“Yes-s-s,” he said, stretching his swollen, cut lips and showing her that the final sound was a more violent one than the one she had produced.
“Zzzzsssss,” she said.
He was enjoying himself. The old Ashley, though somewhat battered. But she was concentrating too hard for the thought to be conscious.
“Yes,” he said.
“Yyaazzss.”
“Yes-s-s.”
“Yyaassss.”
“Yes.”
“Yyass.”
“Yes.”
“Yass.”
He was laughing. “Yes, Emmy, yes,” he said, and he opened his arms to her.
She was laughing too, helplessly, excitedly, like a child with a hard-won prize. She could speak! She could form words and make sound and be understood. She could speak all of one word. She could not stop laughing. She swayed forward a couple of inches—and stopped.
The laughter went from his face even as she felt it drain from hers. His arms dropped back to his knees.
“Emmy,” he said, “marry me. Marry me and make me laugh again. Marry me and teach me your silence, your serenity. Marry me and let me teach you to speak—to hold a whole conversation. To drive people distracted with your constant chattering. Marry me.”
The temptation was almost overwhelming. For a few minutes seven years had fallen away and they had been purely happy together as they had always used to be. In a rare two-way communication he had stepped into her world as surely as she had stepped into his. The temptation to believe that those few minutes could be expanded to a lifetime was powerful indeed.
She shook her head.
He had sat looking at her for a long time before she gave in to a small temptation. She lifted one of his arms from his knee, nestled her cheek against the back of his hand, and turned her head to kiss it. Then she set his arm back over his knee.
“Yes, I know,” he said when she looked into his face again. “You love him, Emmy. And there have been Alice and Thomas in my life. Our fondness for each other will not overcome those barriers. Have it your way then.”
She smiled at him.
“But Emmy,” he said, and he was signing again, “if there is a child—and there may be a child—you must marry me. You must. Do you understand? ’Twould not be just you and me then. There would be someone else, more important than you or me. Children are so very fragile, and so very innocent. Protecting them must always come before any other consideration. Promise me?”

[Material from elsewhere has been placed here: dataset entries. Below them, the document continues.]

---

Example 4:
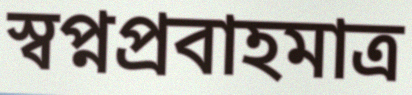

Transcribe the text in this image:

স্বপ্নপ্রবাহমাত্র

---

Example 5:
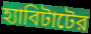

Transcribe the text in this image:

হ্যাবিটাটের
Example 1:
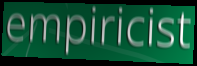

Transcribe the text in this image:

empiricist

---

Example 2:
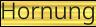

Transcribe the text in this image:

Hornung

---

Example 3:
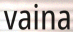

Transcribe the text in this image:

vaina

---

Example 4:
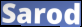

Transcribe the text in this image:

Sarod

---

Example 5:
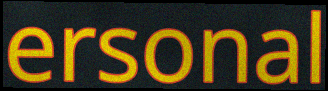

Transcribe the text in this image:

ersonal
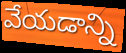
వేయడాన్ని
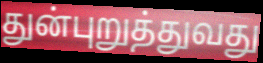
துன்புறுத்துவது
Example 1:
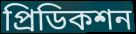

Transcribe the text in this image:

প্রিডিকশন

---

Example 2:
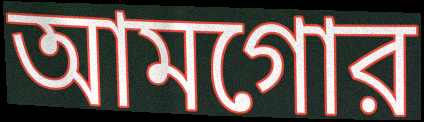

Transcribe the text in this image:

আমগোর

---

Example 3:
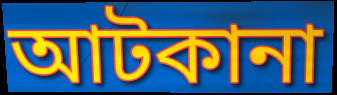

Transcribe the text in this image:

আটকানা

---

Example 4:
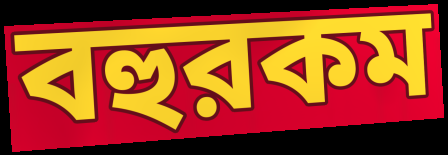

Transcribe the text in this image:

বহুরকম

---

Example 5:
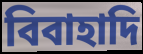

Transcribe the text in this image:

বিবাহাদি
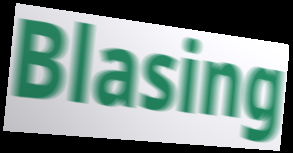
Blasing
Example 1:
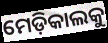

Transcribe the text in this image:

ମେଡ଼ିକାଲକୁ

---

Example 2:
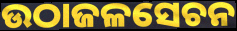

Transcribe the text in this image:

ଉଠାଜଳସେଚନ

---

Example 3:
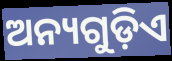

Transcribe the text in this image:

ଅନ୍ୟଗୁଡ଼ିଏ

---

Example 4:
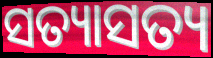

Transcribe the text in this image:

ସତ୍ୟାସତ୍ୟ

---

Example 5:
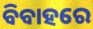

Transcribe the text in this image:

ବିବାହରେ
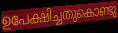
ഉപേക്ഷിച്ചതുകൊണ്ടു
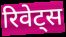
रिवेट्स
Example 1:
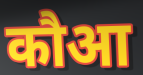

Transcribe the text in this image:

कौआ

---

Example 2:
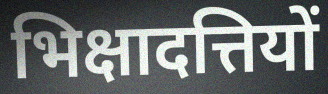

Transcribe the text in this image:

भिक्षादत्तियों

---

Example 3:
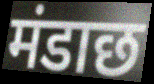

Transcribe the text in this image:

मंडाछ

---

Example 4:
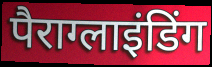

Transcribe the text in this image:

पैराग्लाइंडिंग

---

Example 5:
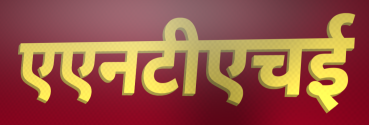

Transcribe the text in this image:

एएनटीएचई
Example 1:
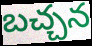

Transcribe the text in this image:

బచ్చన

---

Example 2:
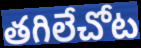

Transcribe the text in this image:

తగిలేచోట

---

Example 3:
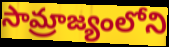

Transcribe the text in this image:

సామ్రాజ్యంలోని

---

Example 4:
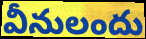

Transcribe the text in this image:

వీనులందు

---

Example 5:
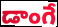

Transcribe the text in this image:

డాంగే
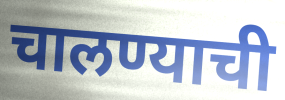
चालण्याची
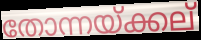
തോന്നയ്ക്കല്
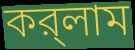
কর্‌লাম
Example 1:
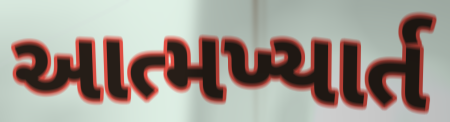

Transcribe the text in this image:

આત્મખ્યાર્ત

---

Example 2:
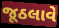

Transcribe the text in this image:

જૂઠલાવે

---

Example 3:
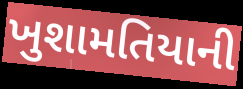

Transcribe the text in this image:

ખુશામતિયાની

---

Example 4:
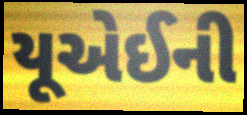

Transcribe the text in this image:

યૂએઈની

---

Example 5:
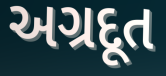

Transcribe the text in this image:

અગ્રદૂત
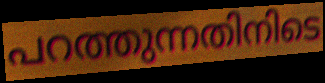
പറത്തുന്നതിനിടെ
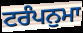
ਟਰੰਪਨੁਮਾ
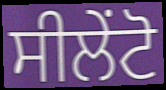
ਸੀਲੇਂਟੋ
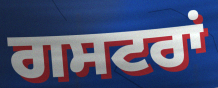
ਗਸਟਰਾਂ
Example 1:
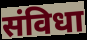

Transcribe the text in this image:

संविधा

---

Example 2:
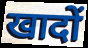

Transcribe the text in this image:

खादों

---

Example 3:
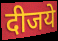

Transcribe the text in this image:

दीजये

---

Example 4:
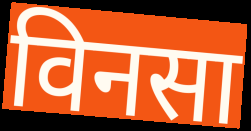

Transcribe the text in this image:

विनसा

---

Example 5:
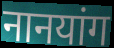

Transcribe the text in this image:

नानयांग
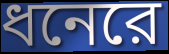
ধনেরে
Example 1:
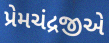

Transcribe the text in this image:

પ્રેમચંદ્રજીએ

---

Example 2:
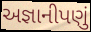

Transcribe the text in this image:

અજ્ઞાનીપણું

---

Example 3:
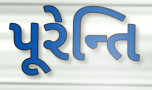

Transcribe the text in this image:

પૂરેન્તિ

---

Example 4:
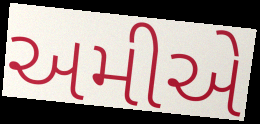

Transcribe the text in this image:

અમીએ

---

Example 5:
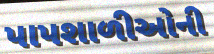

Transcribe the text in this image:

પાપશાળીઓની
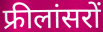
फ्रीलांसरों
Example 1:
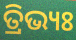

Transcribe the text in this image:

ତ୍ରିଭ୍ୟଃ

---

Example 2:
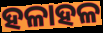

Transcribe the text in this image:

ହଳାହଳ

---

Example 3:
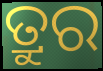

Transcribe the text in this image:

ତ୍ରୁର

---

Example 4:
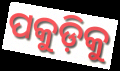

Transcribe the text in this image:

ପକୁଡ଼ିକୁ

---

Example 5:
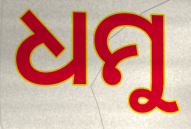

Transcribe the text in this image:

She could see in his face the rawness of memory. The knowledge that there had been one child—his own son—whom he had been unable to protect. His hands made a baby seem a tender, precious being.
She nodded. “Yass,” she said.
“Thank you.” He reached across and took both her hands in his. He raised them one at a time to his lips. “If you do not catch a chill, Emmy, in that soaked dress, there is no justice in this world. Come back to the house with me.”
“Yass,” she said, getting to her feet and grimacing as her dress clung wetly to her. She walked beside him, glad that he did not offer his arm. When they reached the lawn, she smiled at him, gathered her wet skirts about her, and ran off alone in the direction of the side door.
•••
Amaid answered the bell she had rung, and she signaled to the girl that she wanted hot water. When the maid returned, she carried a large jug of steaming water and a message.
“His grace wishes to see you in the study at your earliest convenience, my lady,” she said, bobbing a curtsy.
Emily felt a fluttering in her stomach. Of all of them, Luke was the one she most dreaded having to face. Not that he had ever been harsh with her. He had never chastised her—or any of his own children. But then Luke never needed to use either harsh words or violence in order to impose his will on his household. His very presence was enough. His eyes were worse. The study! It was a formal summons, then. And her “earliest convenience” meant now, or sooner than now.
She washed quickly, pulled on a clean, dry gown over small hoops, dressed her hair in a hasty knot, and drew a few steadying breaths.